▶ _BRIEF_
Count every line below that contains "patches", then state the total with no other output.

▶ _RECORDS SUPPLIED_
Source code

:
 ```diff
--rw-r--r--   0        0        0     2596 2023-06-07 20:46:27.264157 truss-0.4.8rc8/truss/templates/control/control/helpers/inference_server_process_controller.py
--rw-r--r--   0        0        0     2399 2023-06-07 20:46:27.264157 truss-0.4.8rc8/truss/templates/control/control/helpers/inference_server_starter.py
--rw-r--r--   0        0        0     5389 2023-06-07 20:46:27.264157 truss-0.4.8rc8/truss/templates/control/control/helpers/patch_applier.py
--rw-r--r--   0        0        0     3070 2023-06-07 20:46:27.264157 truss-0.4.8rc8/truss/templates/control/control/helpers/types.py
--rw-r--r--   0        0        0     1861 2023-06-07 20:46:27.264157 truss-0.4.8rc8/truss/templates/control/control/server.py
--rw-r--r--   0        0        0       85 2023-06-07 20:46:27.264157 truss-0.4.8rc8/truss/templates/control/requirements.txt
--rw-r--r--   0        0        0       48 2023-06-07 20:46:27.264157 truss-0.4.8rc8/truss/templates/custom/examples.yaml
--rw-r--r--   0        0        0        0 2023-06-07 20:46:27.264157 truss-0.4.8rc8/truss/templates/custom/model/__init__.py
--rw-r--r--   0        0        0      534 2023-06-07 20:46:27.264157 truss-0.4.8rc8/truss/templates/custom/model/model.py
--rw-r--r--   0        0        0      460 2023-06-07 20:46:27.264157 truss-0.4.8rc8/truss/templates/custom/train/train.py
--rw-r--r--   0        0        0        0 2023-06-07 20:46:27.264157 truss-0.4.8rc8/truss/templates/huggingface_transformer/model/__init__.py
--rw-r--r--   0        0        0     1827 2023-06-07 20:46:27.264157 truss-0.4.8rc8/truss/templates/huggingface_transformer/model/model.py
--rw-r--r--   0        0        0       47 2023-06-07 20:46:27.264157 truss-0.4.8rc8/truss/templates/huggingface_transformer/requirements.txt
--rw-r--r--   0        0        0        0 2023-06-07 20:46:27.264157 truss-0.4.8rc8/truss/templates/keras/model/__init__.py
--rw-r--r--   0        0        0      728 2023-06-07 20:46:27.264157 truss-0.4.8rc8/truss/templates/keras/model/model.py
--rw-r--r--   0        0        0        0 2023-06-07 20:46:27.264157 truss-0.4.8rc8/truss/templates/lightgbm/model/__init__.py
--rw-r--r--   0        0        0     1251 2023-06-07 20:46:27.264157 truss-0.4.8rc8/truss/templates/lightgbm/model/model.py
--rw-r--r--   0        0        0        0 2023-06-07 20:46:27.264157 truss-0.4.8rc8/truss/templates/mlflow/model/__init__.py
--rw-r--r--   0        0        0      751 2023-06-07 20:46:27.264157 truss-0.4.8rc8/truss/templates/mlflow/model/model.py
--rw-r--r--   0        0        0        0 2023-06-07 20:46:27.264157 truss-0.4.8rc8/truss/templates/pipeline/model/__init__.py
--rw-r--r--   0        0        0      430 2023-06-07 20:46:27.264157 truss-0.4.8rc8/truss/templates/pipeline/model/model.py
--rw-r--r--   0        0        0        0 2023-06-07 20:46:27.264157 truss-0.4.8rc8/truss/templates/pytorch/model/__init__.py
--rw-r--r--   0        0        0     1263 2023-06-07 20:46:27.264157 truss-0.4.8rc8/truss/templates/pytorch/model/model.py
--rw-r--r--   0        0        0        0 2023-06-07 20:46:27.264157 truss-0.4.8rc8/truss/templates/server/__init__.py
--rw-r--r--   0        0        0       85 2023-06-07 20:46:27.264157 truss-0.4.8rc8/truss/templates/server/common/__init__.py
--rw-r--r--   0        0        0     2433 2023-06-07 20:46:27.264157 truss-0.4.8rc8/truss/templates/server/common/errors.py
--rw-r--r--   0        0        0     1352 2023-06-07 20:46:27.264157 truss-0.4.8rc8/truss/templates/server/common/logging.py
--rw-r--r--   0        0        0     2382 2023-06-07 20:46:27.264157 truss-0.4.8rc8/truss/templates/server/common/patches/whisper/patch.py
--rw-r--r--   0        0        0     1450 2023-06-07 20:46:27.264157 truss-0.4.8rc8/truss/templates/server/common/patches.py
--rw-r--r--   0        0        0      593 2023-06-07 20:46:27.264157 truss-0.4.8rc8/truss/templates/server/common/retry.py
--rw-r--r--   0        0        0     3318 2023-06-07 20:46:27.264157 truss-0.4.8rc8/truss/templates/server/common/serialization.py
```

▶ _SOLUTION_
2